From the table, Harrington said, "Are you going to play or jaw with your brother all day?"

Chance was as self-confident as ever as he turned back to the table. "Why, I'm going to play, of course, Mr. Mayor. I believe the bet was to you." Chance settled back into his seat while Ace stood a few feet away, looking worried.

"And I'm going to call, you impudent young pup.
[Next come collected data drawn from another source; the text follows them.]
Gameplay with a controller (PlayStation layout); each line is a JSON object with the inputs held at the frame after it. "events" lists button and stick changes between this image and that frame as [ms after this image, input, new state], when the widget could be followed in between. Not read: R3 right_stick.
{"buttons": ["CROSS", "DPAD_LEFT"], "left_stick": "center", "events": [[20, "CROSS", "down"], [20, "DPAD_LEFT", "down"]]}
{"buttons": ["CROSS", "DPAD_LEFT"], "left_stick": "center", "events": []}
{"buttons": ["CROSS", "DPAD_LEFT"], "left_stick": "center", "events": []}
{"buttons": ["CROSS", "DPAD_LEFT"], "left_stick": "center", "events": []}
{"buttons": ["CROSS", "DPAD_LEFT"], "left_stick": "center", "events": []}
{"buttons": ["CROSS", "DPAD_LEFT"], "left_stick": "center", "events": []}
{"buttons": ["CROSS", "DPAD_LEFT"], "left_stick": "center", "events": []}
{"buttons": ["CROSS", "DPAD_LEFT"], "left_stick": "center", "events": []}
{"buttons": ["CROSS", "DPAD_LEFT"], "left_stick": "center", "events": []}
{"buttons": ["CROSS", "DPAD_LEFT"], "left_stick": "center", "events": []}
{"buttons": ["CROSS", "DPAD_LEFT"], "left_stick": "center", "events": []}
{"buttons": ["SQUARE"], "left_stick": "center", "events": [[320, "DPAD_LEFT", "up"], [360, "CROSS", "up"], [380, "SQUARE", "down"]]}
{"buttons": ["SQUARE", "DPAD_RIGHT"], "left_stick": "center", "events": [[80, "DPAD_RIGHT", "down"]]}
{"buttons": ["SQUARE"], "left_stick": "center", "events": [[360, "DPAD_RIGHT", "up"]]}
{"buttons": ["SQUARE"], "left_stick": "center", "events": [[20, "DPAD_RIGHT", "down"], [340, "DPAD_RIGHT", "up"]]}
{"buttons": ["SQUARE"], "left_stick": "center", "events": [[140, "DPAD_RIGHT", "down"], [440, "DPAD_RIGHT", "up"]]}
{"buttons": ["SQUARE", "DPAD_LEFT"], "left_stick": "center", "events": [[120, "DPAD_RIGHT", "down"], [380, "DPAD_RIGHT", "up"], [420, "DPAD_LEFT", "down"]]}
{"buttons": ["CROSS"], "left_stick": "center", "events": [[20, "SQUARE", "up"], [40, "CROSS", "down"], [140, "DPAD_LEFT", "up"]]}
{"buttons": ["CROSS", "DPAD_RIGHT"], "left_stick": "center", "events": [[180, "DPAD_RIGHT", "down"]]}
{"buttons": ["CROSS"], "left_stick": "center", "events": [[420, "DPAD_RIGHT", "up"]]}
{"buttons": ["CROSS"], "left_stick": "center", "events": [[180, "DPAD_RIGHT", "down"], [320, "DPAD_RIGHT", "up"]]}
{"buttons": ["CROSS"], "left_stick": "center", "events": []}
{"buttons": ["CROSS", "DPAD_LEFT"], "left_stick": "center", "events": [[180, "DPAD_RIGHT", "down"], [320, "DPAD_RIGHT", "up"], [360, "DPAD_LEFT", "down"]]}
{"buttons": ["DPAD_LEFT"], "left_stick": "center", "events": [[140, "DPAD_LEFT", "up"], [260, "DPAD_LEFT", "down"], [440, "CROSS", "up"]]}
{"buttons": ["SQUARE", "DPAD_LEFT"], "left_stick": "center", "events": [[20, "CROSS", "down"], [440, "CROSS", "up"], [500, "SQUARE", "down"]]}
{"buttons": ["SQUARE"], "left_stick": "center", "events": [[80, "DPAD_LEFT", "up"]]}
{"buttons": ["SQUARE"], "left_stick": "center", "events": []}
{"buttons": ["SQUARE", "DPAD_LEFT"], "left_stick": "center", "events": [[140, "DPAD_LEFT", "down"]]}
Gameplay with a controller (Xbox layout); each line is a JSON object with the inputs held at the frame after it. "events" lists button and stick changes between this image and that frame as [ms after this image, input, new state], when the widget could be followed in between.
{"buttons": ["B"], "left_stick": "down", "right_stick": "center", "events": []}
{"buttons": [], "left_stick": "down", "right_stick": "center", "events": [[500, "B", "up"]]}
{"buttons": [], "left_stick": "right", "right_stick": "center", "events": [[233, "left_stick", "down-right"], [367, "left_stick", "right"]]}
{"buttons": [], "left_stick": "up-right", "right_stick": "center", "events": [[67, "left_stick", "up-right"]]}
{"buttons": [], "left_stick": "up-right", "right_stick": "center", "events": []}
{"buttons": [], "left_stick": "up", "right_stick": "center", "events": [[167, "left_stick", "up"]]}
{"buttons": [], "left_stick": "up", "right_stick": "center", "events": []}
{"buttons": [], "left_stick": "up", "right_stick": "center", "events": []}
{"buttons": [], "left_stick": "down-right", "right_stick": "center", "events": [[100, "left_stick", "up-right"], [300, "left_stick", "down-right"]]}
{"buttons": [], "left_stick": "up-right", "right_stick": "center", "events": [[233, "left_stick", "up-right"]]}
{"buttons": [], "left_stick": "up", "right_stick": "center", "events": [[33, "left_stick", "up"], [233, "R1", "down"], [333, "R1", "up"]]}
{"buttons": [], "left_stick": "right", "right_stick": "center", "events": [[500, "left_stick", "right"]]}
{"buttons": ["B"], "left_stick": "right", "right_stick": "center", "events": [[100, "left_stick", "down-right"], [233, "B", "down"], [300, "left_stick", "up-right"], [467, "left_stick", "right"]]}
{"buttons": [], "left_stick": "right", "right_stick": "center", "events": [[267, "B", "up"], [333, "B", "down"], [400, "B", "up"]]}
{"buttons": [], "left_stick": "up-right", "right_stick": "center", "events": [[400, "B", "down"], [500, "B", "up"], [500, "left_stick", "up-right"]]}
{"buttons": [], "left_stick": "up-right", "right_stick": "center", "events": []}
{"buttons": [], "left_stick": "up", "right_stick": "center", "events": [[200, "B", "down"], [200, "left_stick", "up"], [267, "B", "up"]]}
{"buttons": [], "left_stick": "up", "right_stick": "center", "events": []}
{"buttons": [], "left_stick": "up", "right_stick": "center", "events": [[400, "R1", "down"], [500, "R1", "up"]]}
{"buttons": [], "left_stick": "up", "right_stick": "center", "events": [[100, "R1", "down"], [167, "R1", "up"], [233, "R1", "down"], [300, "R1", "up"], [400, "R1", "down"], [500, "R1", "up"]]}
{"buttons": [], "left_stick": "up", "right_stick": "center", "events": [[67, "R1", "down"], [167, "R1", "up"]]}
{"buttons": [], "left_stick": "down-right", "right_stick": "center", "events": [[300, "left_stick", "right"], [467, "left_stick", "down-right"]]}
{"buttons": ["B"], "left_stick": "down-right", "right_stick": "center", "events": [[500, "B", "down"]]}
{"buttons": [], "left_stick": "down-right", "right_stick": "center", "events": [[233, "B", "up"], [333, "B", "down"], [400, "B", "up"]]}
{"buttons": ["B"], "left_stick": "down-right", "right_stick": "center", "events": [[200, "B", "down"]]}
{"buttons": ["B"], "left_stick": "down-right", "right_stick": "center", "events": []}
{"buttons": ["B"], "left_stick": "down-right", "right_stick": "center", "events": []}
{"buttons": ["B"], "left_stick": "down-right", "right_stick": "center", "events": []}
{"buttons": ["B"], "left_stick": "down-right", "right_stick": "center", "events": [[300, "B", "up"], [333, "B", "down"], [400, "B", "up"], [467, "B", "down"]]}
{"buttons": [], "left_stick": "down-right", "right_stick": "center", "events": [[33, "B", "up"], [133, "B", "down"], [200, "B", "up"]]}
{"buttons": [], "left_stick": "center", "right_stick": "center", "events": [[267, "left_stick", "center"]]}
I'm not going to let you bluff me." Harrington pushed his remaining money into the pile at the center of the table. "I'll have to give you a marker for the rest."

"Well, I don't know...." As Harrington's men loomed closer to the table, Chance went on. "Of course I'll take your marker, Mr. Harrington."

The mayor turned over his hole card, which was an eight. "My queens beat your jacks."

"But they don't beat my jacks and my threes," Chance said as he flipped over his hole card, which was the second trey. "Two pairs always beat one pair."

Harrington's face was bleak as he stared at the cards on the table.

Chance said, "I believe you mentioned something about a marker...."

Harrington's breath hissed between his clenched teeth. He shoved his chair back and stood up abruptly.

"You think you're so damn smart." He looked around.

The two men who had tried to stop Ace from talking to his brother had been joined by three more big, tough-looking hombres. "Teach these two a lesson and then dump them somewhere outside of town. Make sure they understand they're never to come back here."

"Wait just a minute." Chance's right hand moved almost imperceptibly closer to the lapel of his jacket.

"Are you saying you're not gonna pay up, Harrington?"

"I don't honor debts to a cheater," Harrington snapped.

"It was a square deal," Chance insisted. "What'll your constituents think of you welshing like this?"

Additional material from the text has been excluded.